先ほどまでとは比べ物にならない魔力が、そのニンゲンを中心に渦巻いた。大気が震えているように感じる。魔力圧が物凄い。ヒトより探知に秀でている竜であるからこそ、その力をありありと感じてしまった。
なんだ、これは?
これまで長く生きてきて、感じたことのない情が内から湧いてくる。目が離せない。さっさと飛び去ってしまえばいいのに、身体が動かない。捕縛でもかけられたのかと思ってしまったほどだった。

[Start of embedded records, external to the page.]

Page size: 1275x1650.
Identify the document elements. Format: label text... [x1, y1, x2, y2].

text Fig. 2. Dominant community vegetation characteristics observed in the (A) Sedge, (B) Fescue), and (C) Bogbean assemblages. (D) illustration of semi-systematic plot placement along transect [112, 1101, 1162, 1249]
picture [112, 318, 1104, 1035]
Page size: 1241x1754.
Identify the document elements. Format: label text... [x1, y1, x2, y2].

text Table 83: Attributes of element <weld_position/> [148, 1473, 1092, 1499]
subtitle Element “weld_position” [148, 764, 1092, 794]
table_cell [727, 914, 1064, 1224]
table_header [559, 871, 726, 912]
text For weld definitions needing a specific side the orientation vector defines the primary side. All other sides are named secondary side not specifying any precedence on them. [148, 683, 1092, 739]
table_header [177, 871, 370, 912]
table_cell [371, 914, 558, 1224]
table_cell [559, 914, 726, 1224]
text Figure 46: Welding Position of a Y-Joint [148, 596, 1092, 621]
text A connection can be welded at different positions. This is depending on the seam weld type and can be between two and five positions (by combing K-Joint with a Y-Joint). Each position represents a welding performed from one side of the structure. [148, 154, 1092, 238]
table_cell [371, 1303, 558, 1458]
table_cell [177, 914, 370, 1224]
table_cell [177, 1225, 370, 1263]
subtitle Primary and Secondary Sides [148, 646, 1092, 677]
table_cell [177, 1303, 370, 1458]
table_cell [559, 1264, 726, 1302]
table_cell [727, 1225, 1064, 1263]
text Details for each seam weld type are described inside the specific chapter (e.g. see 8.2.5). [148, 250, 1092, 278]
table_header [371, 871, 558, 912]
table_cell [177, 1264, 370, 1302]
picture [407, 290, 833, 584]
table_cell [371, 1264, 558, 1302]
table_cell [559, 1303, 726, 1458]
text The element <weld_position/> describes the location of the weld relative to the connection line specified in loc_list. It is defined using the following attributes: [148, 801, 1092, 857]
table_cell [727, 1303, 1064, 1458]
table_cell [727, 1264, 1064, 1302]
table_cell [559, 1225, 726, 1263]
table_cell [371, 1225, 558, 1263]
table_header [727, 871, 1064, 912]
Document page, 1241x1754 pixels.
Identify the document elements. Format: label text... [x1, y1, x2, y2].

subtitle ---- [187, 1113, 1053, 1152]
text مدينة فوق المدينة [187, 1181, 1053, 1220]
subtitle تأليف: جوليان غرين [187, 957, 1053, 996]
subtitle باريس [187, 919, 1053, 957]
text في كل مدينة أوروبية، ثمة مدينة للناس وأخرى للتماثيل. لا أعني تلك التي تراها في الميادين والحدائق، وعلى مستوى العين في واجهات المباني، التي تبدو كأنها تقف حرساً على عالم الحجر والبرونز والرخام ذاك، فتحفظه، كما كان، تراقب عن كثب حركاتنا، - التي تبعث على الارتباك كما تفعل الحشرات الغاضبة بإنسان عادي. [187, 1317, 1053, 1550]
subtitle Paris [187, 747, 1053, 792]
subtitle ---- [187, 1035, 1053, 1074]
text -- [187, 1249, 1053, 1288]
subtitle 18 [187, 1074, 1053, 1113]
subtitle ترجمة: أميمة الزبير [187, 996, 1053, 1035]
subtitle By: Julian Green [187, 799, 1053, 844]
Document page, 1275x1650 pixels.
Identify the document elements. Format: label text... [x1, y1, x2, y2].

竜眼で見てしまったのも不味かった。自分には到底真似できそうにもないほど膨大な魔力。これは本当にニンゲンか?
固まる自分をよそ目に、相手が魔法を行使したようだ。圧倒的な力が上空に舞い上がっていった。つい目で追ってしまう。
あれに自分は耐えられるだろうか?
形はなんとか保てるだろう。だが回路は全て切断され、翼は無残に撃ち抜かれ、飛行能力を失い大地に激突する未来しか見えなかった。
身体が震える。初めての経験だった。屈辱とも思えない。それほどの光景だった。
と、そのニンゲンがぐり、とこちらを向いた。ばっちり目が合ってしまう。ヒトの視力では到底見えない距離であるにも関わらず。
そのニンゲンの瞳は。
『来る?』とでも言っているかのようだった。
ギャーーーーーース!
『何あれ! 何あれ!』と、己の力を振り絞って全力で逃げた。